Count the lines below that contain the string "second", and reply with that number alone.
☆ ☆ ☆ ☆
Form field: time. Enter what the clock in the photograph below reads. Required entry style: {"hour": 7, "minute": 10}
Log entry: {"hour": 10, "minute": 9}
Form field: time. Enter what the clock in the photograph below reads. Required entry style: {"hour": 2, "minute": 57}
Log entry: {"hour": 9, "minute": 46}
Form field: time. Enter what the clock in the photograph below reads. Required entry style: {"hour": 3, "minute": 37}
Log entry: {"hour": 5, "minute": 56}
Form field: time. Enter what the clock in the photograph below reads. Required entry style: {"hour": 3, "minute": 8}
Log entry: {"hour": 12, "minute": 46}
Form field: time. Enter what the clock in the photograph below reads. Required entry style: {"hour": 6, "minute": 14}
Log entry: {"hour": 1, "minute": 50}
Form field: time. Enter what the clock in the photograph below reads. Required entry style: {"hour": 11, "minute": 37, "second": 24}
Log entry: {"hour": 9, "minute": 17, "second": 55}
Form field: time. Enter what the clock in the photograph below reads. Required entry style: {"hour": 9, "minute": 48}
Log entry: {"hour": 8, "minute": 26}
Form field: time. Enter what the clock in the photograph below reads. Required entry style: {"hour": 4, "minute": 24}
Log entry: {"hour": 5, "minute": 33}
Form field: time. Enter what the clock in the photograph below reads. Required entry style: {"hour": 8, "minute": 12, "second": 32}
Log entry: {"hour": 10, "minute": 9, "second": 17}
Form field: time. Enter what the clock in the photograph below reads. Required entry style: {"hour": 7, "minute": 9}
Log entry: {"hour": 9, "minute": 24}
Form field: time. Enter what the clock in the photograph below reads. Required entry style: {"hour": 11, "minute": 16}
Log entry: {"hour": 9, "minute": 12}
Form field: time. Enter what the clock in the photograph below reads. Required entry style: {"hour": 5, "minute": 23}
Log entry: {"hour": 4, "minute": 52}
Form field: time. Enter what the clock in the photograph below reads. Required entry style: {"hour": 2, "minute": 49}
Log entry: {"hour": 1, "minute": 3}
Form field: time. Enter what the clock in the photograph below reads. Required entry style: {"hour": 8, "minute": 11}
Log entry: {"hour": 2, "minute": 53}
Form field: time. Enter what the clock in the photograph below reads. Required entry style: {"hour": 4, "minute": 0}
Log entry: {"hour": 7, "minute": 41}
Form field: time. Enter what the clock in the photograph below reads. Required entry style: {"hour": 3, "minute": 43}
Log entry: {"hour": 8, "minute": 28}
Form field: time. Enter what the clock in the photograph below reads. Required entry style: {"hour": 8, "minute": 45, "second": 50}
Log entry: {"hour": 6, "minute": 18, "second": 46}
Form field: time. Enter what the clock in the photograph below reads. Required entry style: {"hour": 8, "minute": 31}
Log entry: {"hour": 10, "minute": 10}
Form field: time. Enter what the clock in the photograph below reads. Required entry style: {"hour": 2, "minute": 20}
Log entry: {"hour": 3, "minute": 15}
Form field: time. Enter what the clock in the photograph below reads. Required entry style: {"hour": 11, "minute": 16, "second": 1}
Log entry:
☆ ☆ ☆ ☆
_Response_
7